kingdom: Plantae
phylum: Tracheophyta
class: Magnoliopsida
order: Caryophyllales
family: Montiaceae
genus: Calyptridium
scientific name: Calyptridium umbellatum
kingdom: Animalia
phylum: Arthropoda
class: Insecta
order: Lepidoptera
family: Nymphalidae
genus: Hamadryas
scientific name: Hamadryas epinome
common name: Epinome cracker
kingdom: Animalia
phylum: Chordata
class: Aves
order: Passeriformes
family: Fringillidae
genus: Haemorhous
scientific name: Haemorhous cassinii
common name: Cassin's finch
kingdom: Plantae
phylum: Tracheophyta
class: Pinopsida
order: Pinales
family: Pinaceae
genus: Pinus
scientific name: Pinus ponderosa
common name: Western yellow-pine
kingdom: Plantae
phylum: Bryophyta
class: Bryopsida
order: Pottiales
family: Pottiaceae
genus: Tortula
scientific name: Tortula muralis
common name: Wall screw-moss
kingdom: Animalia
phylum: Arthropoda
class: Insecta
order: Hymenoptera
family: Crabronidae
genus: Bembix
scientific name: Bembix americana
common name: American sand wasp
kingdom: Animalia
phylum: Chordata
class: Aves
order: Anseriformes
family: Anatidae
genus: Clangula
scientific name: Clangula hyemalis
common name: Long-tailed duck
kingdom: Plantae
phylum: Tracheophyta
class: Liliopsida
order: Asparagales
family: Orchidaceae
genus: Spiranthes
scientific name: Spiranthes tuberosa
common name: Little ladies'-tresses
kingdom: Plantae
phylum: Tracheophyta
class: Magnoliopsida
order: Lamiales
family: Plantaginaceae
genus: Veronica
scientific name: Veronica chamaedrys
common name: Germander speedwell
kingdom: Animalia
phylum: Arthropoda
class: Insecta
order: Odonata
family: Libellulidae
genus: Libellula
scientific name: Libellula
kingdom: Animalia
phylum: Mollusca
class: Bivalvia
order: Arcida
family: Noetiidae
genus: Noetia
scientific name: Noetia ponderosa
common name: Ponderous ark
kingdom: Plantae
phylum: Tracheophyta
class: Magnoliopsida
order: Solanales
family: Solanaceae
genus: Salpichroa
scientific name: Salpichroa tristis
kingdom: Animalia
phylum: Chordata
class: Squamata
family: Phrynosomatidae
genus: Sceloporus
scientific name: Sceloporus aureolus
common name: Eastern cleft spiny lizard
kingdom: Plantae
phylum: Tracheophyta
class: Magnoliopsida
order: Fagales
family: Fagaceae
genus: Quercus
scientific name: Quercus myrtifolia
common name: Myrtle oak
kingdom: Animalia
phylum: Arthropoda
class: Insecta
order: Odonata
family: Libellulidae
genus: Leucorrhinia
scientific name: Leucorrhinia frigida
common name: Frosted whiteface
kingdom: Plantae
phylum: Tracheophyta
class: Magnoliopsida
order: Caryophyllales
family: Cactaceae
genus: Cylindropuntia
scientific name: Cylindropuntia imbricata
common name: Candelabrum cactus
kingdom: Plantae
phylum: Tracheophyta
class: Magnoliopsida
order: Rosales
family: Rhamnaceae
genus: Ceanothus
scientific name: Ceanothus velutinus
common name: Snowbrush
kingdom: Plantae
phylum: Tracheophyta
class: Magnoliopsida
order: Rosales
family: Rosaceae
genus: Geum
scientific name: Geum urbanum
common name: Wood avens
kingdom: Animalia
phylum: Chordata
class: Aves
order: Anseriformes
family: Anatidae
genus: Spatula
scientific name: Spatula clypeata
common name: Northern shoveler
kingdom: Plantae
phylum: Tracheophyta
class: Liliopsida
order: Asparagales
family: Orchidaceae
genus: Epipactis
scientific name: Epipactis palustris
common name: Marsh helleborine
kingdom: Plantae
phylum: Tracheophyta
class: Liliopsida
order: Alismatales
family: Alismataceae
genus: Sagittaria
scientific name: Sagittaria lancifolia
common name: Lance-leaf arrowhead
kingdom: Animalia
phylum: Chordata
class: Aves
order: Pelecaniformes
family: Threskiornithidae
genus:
· · · · ·
--- Required work ---
Copy all of the lines above exactly as they appear.

--- Answer below ---
kingdom: Plantae
phylum: Tracheophyta
class: Magnoliopsida
order: Caryophyllales
family: Montiaceae
genus: Calyptridium
scientific name: Calyptridium umbellatum
kingdom: Animalia
phylum: Arthropoda
class: Insecta
order: Lepidoptera
family: Nymphalidae
genus: Hamadryas
scientific name: Hamadryas epinome
common name: Epinome cracker
kingdom: Animalia
phylum: Chordata
class: Aves
order: Passeriformes
family: Fringillidae
genus: Haemorhous
scientific name: Haemorhous cassinii
common name: Cassin's finch
kingdom: Plantae
phylum: Tracheophyta
class: Pinopsida
order: Pinales
family: Pinaceae
genus: Pinus
scientific name: Pinus ponderosa
common name: Western yellow-pine
kingdom: Plantae
phylum: Bryophyta
class: Bryopsida
order: Pottiales
family: Pottiaceae
genus: Tortula
scientific name: Tortula muralis
common name: Wall screw-moss
kingdom: Animalia
phylum: Arthropoda
class: Insecta
order: Hymenoptera
family: Crabronidae
genus: Bembix
scientific name: Bembix americana
common name: American sand wasp
kingdom: Animalia
phylum: Chordata
class: Aves
order: Anseriformes
family: Anatidae
genus: Clangula
scientific name: Clangula hyemalis
common name: Long-tailed duck
kingdom: Plantae
phylum: Tracheophyta
class: Liliopsida
order: Asparagales
family: Orchidaceae
genus: Spiranthes
scientific name: Spiranthes tuberosa
common name: Little ladies'-tresses
kingdom: Plantae
phylum: Tracheophyta
class: Magnoliopsida
order: Lamiales
family: Plantaginaceae
genus: Veronica
scientific name: Veronica chamaedrys
common name: Germander speedwell
kingdom: Animalia
phylum: Arthropoda
class: Insecta
order: Odonata
family: Libellulidae
genus: Libellula
scientific name: Libellula
kingdom: Animalia
phylum: Mollusca
class: Bivalvia
order: Arcida
family: Noetiidae
genus: Noetia
scientific name: Noetia ponderosa
common name: Ponderous ark
kingdom: Plantae
phylum: Tracheophyta
class: Magnoliopsida
order: Solanales
family: Solanaceae
genus: Salpichroa
scientific name: Salpichroa tristis
kingdom: Animalia
phylum: Chordata
class: Squamata
family: Phrynosomatidae
genus: Sceloporus
scientific name: Sceloporus aureolus
common name: Eastern cleft spiny lizard
kingdom: Plantae
phylum: Tracheophyta
class: Magnoliopsida
order: Fagales
family: Fagaceae
genus: Quercus
scientific name: Quercus myrtifolia
common name: Myrtle oak
kingdom: Animalia
phylum: Arthropoda
class: Insecta
order: Odonata
family: Libellulidae
genus: Leucorrhinia
scientific name: Leucorrhinia frigida
common name: Frosted whiteface
kingdom: Plantae
phylum: Tracheophyta
class: Magnoliopsida
order: Caryophyllales
family: Cactaceae
genus: Cylindropuntia
scientific name: Cylindropuntia imbricata
common name: Candelabrum cactus
kingdom: Plantae
phylum: Tracheophyta
class: Magnoliopsida
order: Rosales
family: Rhamnaceae
genus: Ceanothus
scientific name: Ceanothus velutinus
common name: Snowbrush
kingdom: Plantae
phylum: Tracheophyta
class: Magnoliopsida
order: Rosales
family: Rosaceae
genus: Geum
scientific name: Geum urbanum
common name: Wood avens
kingdom: Animalia
phylum: Chordata
class: Aves
order: Anseriformes
family: Anatidae
genus: Spatula
scientific name: Spatula clypeata
common name: Northern shoveler
kingdom: Plantae
phylum: Tracheophyta
class: Liliopsida
order: Asparagales
family: Orchidaceae
genus: Epipactis
scientific name: Epipactis palustris
common name: Marsh helleborine
kingdom: Plantae
phylum: Tracheophyta
class: Liliopsida
order: Alismatales
family: Alismataceae
genus: Sagittaria
scientific name: Sagittaria lancifolia
common name: Lance-leaf arrowhead
kingdom: Animalia
phylum: Chordata
class: Aves
order: Pelecaniformes
family: Threskiornithidae
genus:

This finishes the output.